— Action item —
While you copy the lines below, skip the pictures and keep the rest exact.

— Material provided —
━━━━━━━━━━━━━━━━━━━━

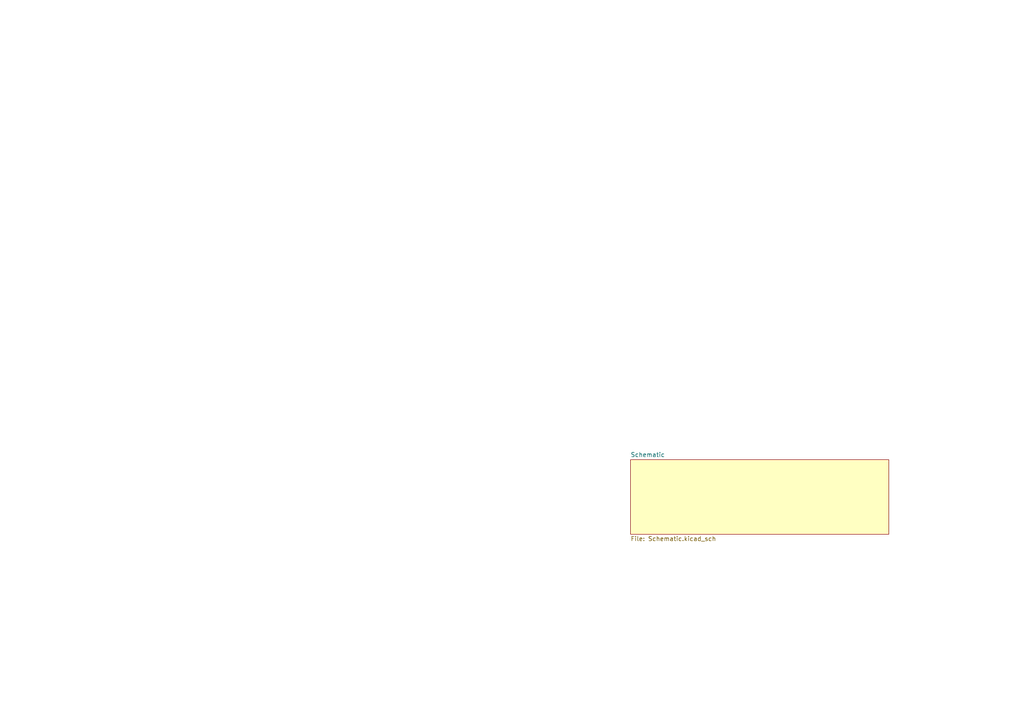
<source format=kicad_sch>
(kicad_sch
	(version 20250114)
	(generator "eeschema")
	(generator_version "9.0")
	(uuid "e30159e7-fecb-4b08-a9fd-8c0b6565f013")
	(paper "A4")
	(lib_symbols)
	(sheet
		(at 182.88 133.35)
		(size 74.93 21.59)
		(exclude_from_sim no)
		(in_bom yes)
		(on_board yes)
		(dnp no)
		(fields_autoplaced yes)
		(stroke
			(width 0.1524)
			(type solid)
		)
		(fill
			(color 255 255 194 1.0000)
		)
		(uuid "e382cca3-340a-4115-b733-1d21769b9a67")
		(property "Sheetname" "Schematic"
			(at 182.88 132.6384 0)
			(effects
				(font
					(size 1.27 1.27)
				)
				(justify left bottom)
			)
		)
		(property "Sheetfile" "Schematic.kicad_sch"
			(at 182.88 155.5246 0)
			(effects
				(font
					(size 1.27 1.27)
				)
				(justify left top)
			)
		)
		(instances
			(project "ADC7177M1"
				(path "/e30159e7-fecb-4b08-a9fd-8c0b6565f013"
					(page "2")
				)
			)
		)
	)
	(sheet_instances
		(path "/"
			(page "1")
		)
	)
	(embedded_fonts no)
)

</source>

━━━━━━━━━━━━━━━━━━━━

— Exercise answer —
<source format=kicad_sch>
(kicad_sch
	(version 20250114)
	(generator "eeschema")
	(generator_version "9.0")
	(uuid "e30159e7-fecb-4b08-a9fd-8c0b6565f013")
	(paper "A4")
	(lib_symbols)
	(sheet
		(at 182.88 133.35)
		(size 74.93 21.59)
		(exclude_from_sim no)
		(in_bom yes)
		(on_board yes)
		(dnp no)
		(fields_autoplaced yes)
		(stroke
			(width 0.1524)
			(type solid)
		)
		(fill
			(color 255 255 194 1.0000)
		)
		(uuid "e382cca3-340a-4115-b733-1d21769b9a67")
		(property "Sheetname" "Schematic"
			(at 182.88 132.6384 0)
			(effects
				(font
					(size 1.27 1.27)
				)
				(justify left bottom)
			)
		)
		(property "Sheetfile" "Schematic.kicad_sch"
			(at 182.88 155.5246 0)
			(effects
				(font
					(size 1.27 1.27)
				)
				(justify left top)
			)
		)
		(instances
			(project "ADC7177M1"
				(path "/e30159e7-fecb-4b08-a9fd-8c0b6565f013"
					(page "2")
				)
			)
		)
	)
	(sheet_instances
		(path "/"
			(page "1")
		)
	)
	(embedded_fonts no)
)

</source>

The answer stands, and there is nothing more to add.